Karva Chauth is especially celebrated in North India, in which married women fast from sunrise to moonrise for the safety and longevity of their husbands; unmarried women also join the fast for their fiancés or desired husbands. Women begin preparing for Karva Chauth a few days in advance, by buying cosmetics (shringar), traditional adornments or jewelry, and puja items, such as the Karva lamps, matthi, henna and the decorated puja thali (plate)

 

On the day of Karva Chauth the fast begins at dawn. Fasting women do not eat during the day. In traditional observances of the fast, the fasting woman usually does no housework. The day passes in meeting friends and relatives. In some regions, it is customary to give and exchange painted clay pots filled with put bangles, ribbons, home-made candy, cosmetics and small cloth items. In the evening, a community women-only ceremony is held. Participants dress in fine clothing and wear jewellery and henna, and (in some regions) dress in the complete finery of their wedding dresses. The dresses (saris or shalwars) are frequently red, gold or orange, which are considered auspicious colors.

The fasters sit in a circle with their puja thalis. Depending on region and community, a version of the story of Karva Chauth is narrated, with regular pauses. The storyteller is usually an older woman or a priest, if one is present. In the pauses, the Karva Chauth puja song is sung collectively the singers perform the feris (passing their thalis around in the circle). Thereafter, the fasters offer baayna (a melange of goodies like halwa, puri, namkeen mathri, meethi mathri, etc.) to the idols (mansana) and hand over to their mother-in-law or sister-in-law.

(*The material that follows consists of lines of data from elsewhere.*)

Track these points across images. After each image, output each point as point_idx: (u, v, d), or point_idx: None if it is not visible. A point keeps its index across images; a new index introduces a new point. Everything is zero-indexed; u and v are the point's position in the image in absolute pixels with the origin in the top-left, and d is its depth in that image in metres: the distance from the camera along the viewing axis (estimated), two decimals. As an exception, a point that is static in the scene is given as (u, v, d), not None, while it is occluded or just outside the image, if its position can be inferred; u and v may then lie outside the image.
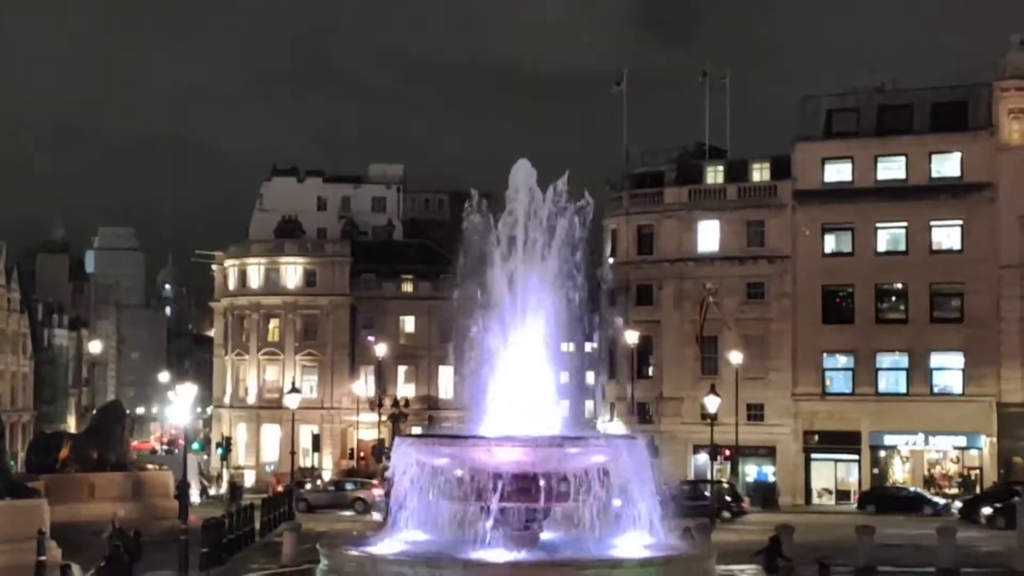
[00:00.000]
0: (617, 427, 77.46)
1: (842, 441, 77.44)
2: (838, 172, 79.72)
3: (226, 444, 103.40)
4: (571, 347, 30.04)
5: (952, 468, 76.78)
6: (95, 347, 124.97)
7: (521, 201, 28.41)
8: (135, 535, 37.07)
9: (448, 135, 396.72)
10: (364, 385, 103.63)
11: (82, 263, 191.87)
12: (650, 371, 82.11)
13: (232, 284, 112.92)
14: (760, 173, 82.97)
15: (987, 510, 61.91)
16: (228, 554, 40.99)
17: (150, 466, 64.85)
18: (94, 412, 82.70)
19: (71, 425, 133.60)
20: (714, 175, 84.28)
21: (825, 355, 78.95)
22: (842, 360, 79.05)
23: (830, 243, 79.58)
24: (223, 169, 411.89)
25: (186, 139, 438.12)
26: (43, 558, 36.06)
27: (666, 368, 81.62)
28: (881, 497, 71.71)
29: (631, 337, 74.94)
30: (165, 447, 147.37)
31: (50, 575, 35.47)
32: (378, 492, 63.78)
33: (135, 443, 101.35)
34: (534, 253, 28.34)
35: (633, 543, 26.48)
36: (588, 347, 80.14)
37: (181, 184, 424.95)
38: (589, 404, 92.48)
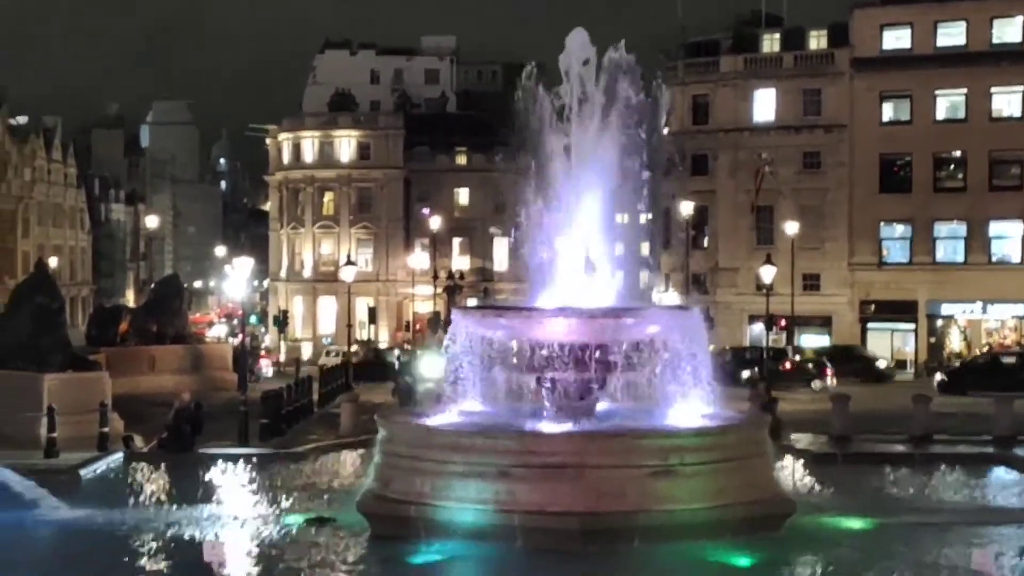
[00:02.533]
0: (672, 298, 77.42)
1: (899, 311, 77.13)
2: (897, 39, 78.48)
3: (283, 317, 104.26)
4: (626, 218, 29.77)
5: (1010, 337, 76.36)
6: (152, 221, 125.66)
7: (575, 70, 28.04)
8: (196, 407, 37.51)
9: (501, 5, 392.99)
10: (419, 258, 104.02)
11: (137, 138, 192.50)
12: (705, 242, 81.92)
13: (286, 158, 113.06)
14: (817, 41, 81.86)
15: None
16: (287, 425, 41.46)
17: (209, 339, 65.64)
18: (152, 286, 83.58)
19: (129, 299, 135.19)
20: (770, 43, 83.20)
21: (882, 224, 78.38)
22: (899, 229, 78.50)
23: (888, 111, 78.64)
24: (275, 42, 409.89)
25: (235, 10, 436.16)
26: (106, 429, 36.67)
27: (721, 238, 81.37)
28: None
29: (686, 208, 74.59)
30: (223, 320, 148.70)
31: (113, 446, 36.07)
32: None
33: (193, 316, 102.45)
34: (589, 123, 28.04)
35: (688, 413, 26.50)
36: (643, 218, 79.74)
37: (233, 58, 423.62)
38: (644, 275, 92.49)
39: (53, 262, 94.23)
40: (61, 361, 40.36)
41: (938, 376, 63.47)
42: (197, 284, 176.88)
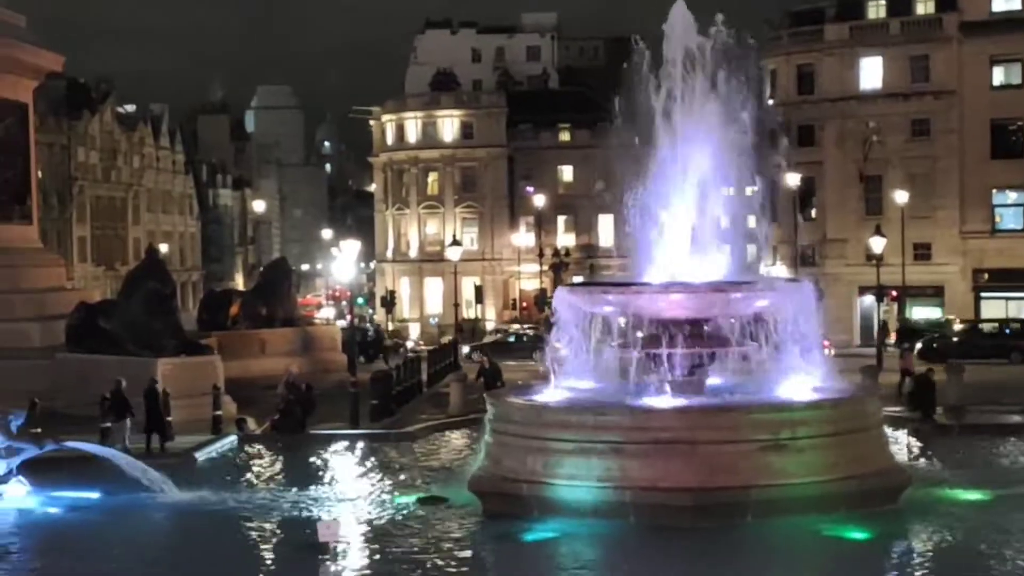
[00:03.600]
0: (780, 271, 76.63)
1: (1013, 279, 75.65)
2: (1007, 1, 76.97)
3: (390, 298, 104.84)
4: (732, 191, 29.49)
5: None
6: (259, 206, 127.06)
7: (679, 44, 27.82)
8: (307, 388, 37.82)
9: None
10: (524, 236, 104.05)
11: (242, 123, 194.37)
12: (813, 213, 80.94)
13: (390, 139, 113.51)
14: (924, 6, 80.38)
15: None
16: (397, 405, 41.67)
17: (317, 321, 65.99)
18: (261, 269, 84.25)
19: (239, 283, 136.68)
20: (876, 9, 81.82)
21: (994, 191, 76.95)
22: (1012, 196, 76.99)
23: (998, 75, 77.12)
24: (377, 23, 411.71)
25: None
26: (219, 412, 37.14)
27: (829, 210, 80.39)
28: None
29: (792, 179, 73.74)
30: (331, 302, 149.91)
31: (226, 428, 36.52)
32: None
33: (301, 299, 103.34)
34: (693, 96, 27.82)
35: (800, 386, 26.24)
36: (749, 191, 79.15)
37: (336, 40, 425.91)
38: (752, 248, 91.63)
39: (163, 248, 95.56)
40: (174, 346, 40.89)
41: None
42: (304, 267, 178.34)
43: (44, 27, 59.46)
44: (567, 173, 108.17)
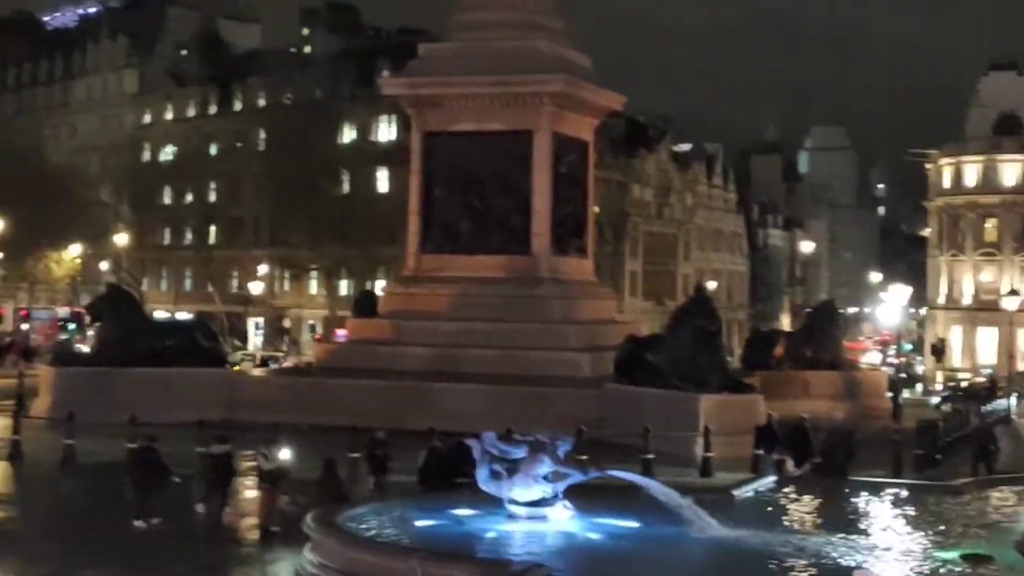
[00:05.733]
0: None
1: None
2: None
3: (940, 346, 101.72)
4: None
5: None
6: (807, 247, 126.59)
7: None
8: (848, 434, 37.17)
9: None
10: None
11: (794, 163, 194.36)
12: None
13: (946, 183, 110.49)
14: None
15: None
16: (943, 456, 40.24)
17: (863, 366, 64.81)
18: (808, 311, 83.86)
19: (784, 323, 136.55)
20: None
21: None
22: None
23: None
24: (936, 64, 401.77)
25: (893, 33, 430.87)
26: (758, 452, 37.08)
27: None
28: None
29: None
30: (877, 348, 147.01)
31: (764, 468, 36.38)
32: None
33: (848, 343, 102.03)
34: None
35: None
36: None
37: (892, 82, 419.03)
38: None
39: (711, 285, 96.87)
40: (718, 382, 41.26)
41: None
42: (851, 310, 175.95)
43: (606, 68, 61.76)
44: None
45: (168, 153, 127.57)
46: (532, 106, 51.41)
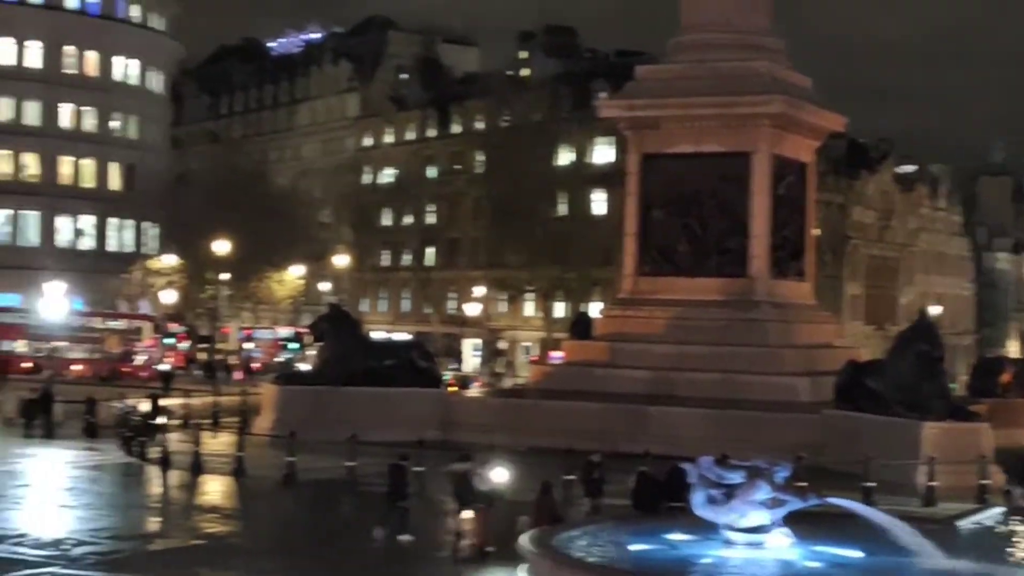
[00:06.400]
0: None
1: None
2: None
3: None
4: None
5: None
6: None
7: None
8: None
9: None
10: None
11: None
12: None
13: None
14: None
15: None
16: None
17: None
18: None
19: (1012, 350, 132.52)
20: None
21: None
22: None
23: None
24: None
25: None
26: (986, 481, 35.98)
27: None
28: None
29: None
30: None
31: (992, 498, 35.30)
32: None
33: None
34: None
35: None
36: None
37: None
38: None
39: (935, 310, 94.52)
40: (942, 409, 40.20)
41: None
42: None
43: (826, 89, 60.88)
44: None
45: (388, 175, 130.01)
46: (751, 127, 50.95)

The fera ceremony concluded, the women await the rising of the moon. Once the moon is visible, depending on the region and community, it is customary for a fasting woman, to view moon or its reflection in a vessel filled with water, through a sieve, or through the cloth of a dupatta. Water is offered (arka) to the moon (som or chandra, the lunar deity) to secure its blessings. In some regions, the woman says a brief prayer asking for her husband's life. It is believed that at this stage, spiritually strengthened by her fast, the woman can successfully confront and defeat death. Now she takes the water from the thali and take first sip and feeds herself with the first morsel of the day (usually something sweet). The fast is now broken, and the woman has a complete meal.